You can always tell that a technology is moving into the mainstream when the discussion shifts from reasons to adopt to challenges and obstacles.
Docker is one such technology.
Thankfully, most folks get the value of Docker containers; they're convinced about the business value of a platform that facilitates development independence and rapid deployment of software services.
No argument there, but being empowered and fast means zilch if all that microservice goodness is fragile, sickly and becomes an operational nightmare.
Monitoring containers and microservices is challenging because of their defining characteristics. IT operations has always had a ton of stuff to keep watch over, but now the ephemeral nature of containers puts more strain on the monitoring function. There's a massive increase in objects, more moving parts and dependencies, which together with API-centric messaging means an exponential increase in system checks, metrics, logs, events and alarms. Moreover, DevOps and cross-functional accountability for quality means the purview of monitoring has extended beyond operations.

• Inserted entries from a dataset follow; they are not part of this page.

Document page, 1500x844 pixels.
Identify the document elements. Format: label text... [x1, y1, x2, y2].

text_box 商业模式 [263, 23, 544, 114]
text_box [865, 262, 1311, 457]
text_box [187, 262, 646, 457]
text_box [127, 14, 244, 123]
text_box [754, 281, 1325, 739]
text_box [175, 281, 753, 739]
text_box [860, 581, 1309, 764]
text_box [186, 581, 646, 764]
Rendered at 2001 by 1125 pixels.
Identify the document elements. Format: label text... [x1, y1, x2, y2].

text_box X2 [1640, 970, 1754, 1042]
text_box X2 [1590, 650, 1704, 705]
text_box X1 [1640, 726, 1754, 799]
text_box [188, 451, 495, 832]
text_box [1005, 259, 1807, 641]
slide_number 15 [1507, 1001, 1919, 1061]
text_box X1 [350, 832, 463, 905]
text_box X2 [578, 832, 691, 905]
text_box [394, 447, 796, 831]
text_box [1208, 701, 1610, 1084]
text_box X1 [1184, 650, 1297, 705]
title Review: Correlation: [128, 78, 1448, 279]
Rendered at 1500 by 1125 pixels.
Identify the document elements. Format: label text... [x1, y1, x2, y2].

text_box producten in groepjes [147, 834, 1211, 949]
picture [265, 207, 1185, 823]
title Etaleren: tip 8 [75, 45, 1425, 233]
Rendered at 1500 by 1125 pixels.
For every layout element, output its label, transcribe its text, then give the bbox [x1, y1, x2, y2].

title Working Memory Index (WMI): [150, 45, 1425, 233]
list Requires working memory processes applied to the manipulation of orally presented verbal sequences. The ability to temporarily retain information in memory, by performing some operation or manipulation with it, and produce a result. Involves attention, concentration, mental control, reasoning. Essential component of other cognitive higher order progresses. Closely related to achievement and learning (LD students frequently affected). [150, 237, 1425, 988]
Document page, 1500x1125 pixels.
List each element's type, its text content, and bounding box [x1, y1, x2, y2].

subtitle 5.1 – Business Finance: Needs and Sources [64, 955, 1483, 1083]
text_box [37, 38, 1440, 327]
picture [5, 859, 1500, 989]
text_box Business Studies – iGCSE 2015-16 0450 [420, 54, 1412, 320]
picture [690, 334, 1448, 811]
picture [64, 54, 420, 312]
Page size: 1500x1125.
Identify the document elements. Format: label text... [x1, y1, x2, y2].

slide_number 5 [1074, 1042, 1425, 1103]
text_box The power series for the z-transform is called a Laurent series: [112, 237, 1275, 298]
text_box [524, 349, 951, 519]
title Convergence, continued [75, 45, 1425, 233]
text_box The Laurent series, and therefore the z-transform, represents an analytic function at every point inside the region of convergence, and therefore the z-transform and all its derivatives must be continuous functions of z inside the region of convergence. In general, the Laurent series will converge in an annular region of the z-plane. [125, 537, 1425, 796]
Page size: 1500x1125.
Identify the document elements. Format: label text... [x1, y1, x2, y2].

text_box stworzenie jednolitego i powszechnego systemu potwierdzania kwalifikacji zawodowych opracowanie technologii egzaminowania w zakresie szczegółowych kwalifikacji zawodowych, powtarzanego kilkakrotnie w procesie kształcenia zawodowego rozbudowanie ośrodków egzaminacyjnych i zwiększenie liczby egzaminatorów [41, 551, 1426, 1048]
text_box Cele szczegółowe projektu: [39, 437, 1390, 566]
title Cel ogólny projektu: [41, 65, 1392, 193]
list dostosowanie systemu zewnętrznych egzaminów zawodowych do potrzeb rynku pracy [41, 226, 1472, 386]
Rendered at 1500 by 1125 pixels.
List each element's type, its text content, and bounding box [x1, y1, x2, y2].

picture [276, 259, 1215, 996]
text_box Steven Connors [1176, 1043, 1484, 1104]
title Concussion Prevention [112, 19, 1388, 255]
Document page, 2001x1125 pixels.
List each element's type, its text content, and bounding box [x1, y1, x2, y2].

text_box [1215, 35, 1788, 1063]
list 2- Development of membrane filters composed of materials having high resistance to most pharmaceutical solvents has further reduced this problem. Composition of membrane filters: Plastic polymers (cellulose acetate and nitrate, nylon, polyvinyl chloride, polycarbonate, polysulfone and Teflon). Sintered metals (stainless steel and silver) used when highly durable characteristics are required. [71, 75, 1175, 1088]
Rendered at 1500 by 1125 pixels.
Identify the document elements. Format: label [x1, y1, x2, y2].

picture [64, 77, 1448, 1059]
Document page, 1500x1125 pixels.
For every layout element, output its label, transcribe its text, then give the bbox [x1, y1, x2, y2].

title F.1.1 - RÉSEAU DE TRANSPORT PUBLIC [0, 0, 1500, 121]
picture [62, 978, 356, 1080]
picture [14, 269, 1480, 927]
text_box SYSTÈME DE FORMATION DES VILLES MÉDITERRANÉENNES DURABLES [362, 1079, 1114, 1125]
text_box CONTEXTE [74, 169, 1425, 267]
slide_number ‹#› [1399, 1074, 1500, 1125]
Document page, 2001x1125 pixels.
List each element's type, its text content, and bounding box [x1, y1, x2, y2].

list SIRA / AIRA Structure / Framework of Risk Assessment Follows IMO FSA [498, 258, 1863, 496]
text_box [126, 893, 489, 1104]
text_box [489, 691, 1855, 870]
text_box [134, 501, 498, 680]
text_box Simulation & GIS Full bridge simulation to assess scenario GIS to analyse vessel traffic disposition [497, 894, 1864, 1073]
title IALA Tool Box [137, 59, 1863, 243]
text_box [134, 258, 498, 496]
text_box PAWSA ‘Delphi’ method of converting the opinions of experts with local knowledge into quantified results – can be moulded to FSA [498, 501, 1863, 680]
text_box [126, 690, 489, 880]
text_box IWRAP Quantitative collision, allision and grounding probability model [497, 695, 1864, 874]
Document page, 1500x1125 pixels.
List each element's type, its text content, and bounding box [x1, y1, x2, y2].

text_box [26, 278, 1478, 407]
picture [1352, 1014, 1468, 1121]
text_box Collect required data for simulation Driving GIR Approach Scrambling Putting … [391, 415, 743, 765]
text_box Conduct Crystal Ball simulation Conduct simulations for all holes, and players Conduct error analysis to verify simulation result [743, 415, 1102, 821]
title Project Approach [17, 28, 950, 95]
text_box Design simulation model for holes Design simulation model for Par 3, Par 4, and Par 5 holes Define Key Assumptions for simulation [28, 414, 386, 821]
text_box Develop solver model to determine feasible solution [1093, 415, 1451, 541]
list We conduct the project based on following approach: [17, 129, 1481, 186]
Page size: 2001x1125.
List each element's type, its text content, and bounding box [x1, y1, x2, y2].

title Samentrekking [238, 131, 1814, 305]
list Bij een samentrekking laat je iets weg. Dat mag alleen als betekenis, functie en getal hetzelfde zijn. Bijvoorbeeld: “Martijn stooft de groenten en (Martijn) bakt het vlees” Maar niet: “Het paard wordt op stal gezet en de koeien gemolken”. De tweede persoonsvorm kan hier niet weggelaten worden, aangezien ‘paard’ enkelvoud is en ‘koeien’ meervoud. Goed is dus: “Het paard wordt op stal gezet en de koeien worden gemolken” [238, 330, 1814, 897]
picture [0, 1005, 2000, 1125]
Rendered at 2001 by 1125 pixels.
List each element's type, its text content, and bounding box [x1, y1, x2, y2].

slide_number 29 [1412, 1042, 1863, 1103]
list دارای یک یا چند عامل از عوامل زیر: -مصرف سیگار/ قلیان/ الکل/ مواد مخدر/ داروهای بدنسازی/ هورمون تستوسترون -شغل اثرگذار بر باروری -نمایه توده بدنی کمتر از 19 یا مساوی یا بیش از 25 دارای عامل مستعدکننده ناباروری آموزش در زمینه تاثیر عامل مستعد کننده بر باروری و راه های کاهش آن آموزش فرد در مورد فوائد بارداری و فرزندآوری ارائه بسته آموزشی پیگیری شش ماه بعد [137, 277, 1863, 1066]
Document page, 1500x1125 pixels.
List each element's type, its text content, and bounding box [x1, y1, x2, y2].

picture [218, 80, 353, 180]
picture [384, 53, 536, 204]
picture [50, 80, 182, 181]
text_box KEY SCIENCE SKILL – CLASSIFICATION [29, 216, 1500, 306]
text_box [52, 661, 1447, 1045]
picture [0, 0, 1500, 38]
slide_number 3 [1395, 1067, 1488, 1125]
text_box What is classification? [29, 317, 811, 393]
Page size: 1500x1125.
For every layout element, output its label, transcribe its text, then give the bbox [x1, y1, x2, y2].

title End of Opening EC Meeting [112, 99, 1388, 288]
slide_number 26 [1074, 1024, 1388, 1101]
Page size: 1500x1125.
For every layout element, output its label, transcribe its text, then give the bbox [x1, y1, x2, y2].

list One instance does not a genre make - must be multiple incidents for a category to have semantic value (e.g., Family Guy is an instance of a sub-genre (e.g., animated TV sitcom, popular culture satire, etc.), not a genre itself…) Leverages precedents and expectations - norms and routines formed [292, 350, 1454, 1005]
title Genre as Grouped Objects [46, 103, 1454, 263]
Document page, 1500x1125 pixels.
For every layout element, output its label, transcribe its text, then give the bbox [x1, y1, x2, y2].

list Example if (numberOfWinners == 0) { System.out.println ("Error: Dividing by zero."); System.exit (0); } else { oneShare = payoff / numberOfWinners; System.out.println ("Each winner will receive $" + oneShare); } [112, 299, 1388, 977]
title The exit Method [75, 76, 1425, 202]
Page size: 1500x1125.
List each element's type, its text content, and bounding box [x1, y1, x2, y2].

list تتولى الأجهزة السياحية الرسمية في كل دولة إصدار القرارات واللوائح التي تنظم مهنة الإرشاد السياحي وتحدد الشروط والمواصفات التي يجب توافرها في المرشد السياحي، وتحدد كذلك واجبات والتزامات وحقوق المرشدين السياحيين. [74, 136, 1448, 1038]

This combination of complexity and increased scope makes for a complex challenge. Not only do solutions have to cater for increased componentry, load and noise, they must also present information to many more stakeholders and address a variety of use-cases. Horses for courses shall we say.
So make no mistake, while Docker containers and microservices are a veritable tech taste explosion, they're slippery little suckers to manage. Or as Benjamin Wootton so aptly describes them in his excellent article – they're not a free lunch.
At CA Technologies, we get that Docker Monitoring is, well, different. That's why we've incorporated advanced functionality into our Application Performance Management solution that caters for all the container nuances, while also addressing the needs of many different teams – be that the app team triaging problems, the site reliability engineering squad looking to increase architectural resilience, or a development group needing to better understand how code quality impacts performance.
Here are just three things we've designed to address the slipperiness.
A single microservice can be composed of many containers, each running a different process. In these architectures a failed container can quickly be replaced with another, so what's more important than instrumenting individual containers is understanding overall service – be that at a cluster or application level.
This is why CA APM has been engineered to deliver an agentless service for Docker; monitoring the health and performance of hosts and clusters through the Docker Daemon and also extending to applications running inside the containers – with deeper instrumentation when required. This approach also means less hassle configuring monitoring – freeing up time to dedicate on more important container activities – like optimizing services and increasing architectural resilience.
Monitoring used to be focused on the objectives of IT operations managing the data center, but that's all changed. Because developers are now more accountable for applications once in production (aka - you code it, you run it), they need increased visibility into application performance across the entire lifecycle. Increasingly, new DevOps roles are becoming the full stack managers and responsible for optimizing performance and providing continuous performance feedback to many more teams.
This DevOps dynamic has also guided the design of CA APM. By utilizing an advanced multi-dimensional, attribute-driven data model, CA APM helps different teams visualize microservice relationships/dependencies and consume metrics in ways that support their specific roles and responsibilities. Rather than incorporate discreet monitoring dashboards into practices and workflows, teams are presented performance information in context. But while teams can review performance from a different perspective, data model and visualization consistency facilitates increased collaboration and information sharing – again critical for Docker monitoring, but also a DevOps stimulant.
When compared to more traditional application stacks, containers present some thorny data management problems. However simple a deployment, there's always going to be more containers per host to monitor, plus the number of metrics per host increases too. This can all exponentially increase alerts and alarms; an issue described in superb detail Sara Wells' excellent presentation Alert Overload – How to Adopt a Microservices Architecture without Being Overwhelmed by Noise .
With CA APM we've addressed this problem through the use of analytics. One such service is called Differential Analysis, which by leveraging proven statistical models can distinguish small nuisance alerts and false-positives from anomalous trends worthy of attention. For example, one container going down and being replaced might not warrant action. However, if the pattern happens consistently over a longer period of time then differential analysis would detect the anomaly and service degradation - automatically. Once again, looking at microservices as a collective unit provides valuable application insight.
In many ways Docker containers and microservices are analogous to fast food – simple in concept, repeatable and quick to deliver. But always ensure convenience is coupled with the optimum performance and availability that modern Docker Monitoring delivers. That way you'll ensure the tech always delivers on its promise and doesn't end up being half-eaten by the business or leaving your customers with an insipid experience.